Lawyers for fallen South Korean scientist Hwang Woo-suk yesterday called for additional tests to verify Hwang's insistence that his stem cell breakthroughs were genuine despite being discredited in a scandal over the falsified research behind them.
As Hwang's lawyers opened their defense in his trial over alleged misappropriation of public and private funds for forged research, they said they want a court order to retrieve samples of what Hwang claims to be the world's first cloned embryonic stem cells.

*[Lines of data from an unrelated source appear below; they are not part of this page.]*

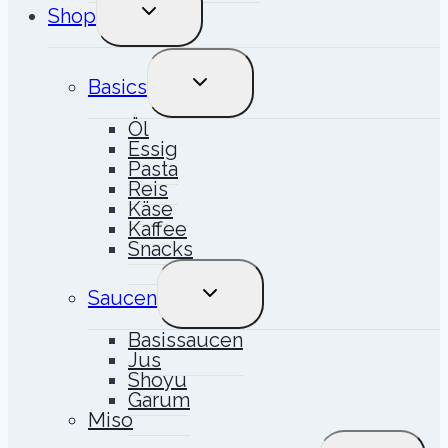
UNTERMENÜ
Shop
UMSCHALTEN
UNTERMENÜ
Basics
UMSCHALTEN
Öl
Essig
Pasta
Reis
Käse
Kaffee
Snacks
UNTERMENÜ
Saucen
UMSCHALTEN
Basissaucen
Jus
Shoyu
Garum
Miso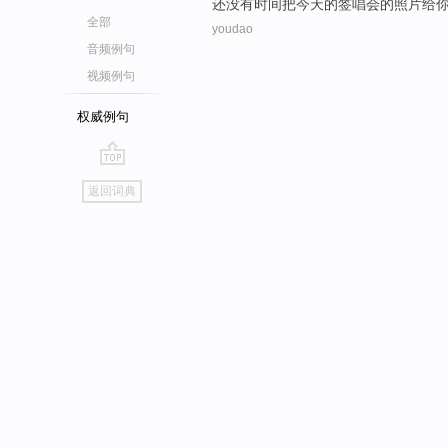
还
没有
时间
把
今天
的
签
唱
会
的
照片
给
全部
youdao
音频例句
视频例句
权威例句
go
返回词典
top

Seoul National University deemed them to be from mutated eggs, not cloned stem cells, after questions were raised about Hwang's breakthroughs at a university laboratory, which he reported in a 2004 article for the journal Science.
The school has refused to return the samples to Hwang after firing him earlier this year, Hwang's lawyer Jung Keun-hwa said.
"We have a plan to conduct more tests," Jung said in court.
Hwang believes that further tests could show that the samples are indeed genuine cloned stem cells, Jung said.
Hwang has maintained that anything that was falsified in his research results was done by researchers at his laboratory who deceived him into thinking the results were real.
In court yesterday, Hwang said that any allegations that he ordered his researchers to fabricate DNA test results were "a story like a novel."
"I didn't even know the means to fabricate DNA tests," Hwang said, claiming "it was very clear" that his researchers had lied to prosecutors.
He said he had never coerced his researchers into following unethical orders and that his researchers "were not the type of people who would have followed inappropriate orders even if they were told to."
Researchers have testified at previous hearings, however, that they couldn't question or disobey Hwang, who was senior to them.
Hwang is facing charges for allegedly accepting 2 billion won (US$2.1 million) in private donations based on the outcome of the falsified research and of embezzling about 800 million won in private and government research funds. If convicted, he faces at least three years in prison.
Hwang's claims of world-leading advances in the new field of stem cell research were discredited after revelations last year of ethics lapses that culminated in Hwang admitting that forged evidence was used for some of his academic papers.
At the last court hearing last month, lawyers for Hwang's associates facing similar charges began their defense.
Hwang's purported breakthroughs published in leading international science journals had thrust South Korea to the fore of stem-cell research, which some scientists believe could help create innovative new cures for untreatable diseases.
Stem cells are basic cells that can grow into all kinds of tissue, and cloning them could create a way for patients to be treated while minimizing risk of rejection.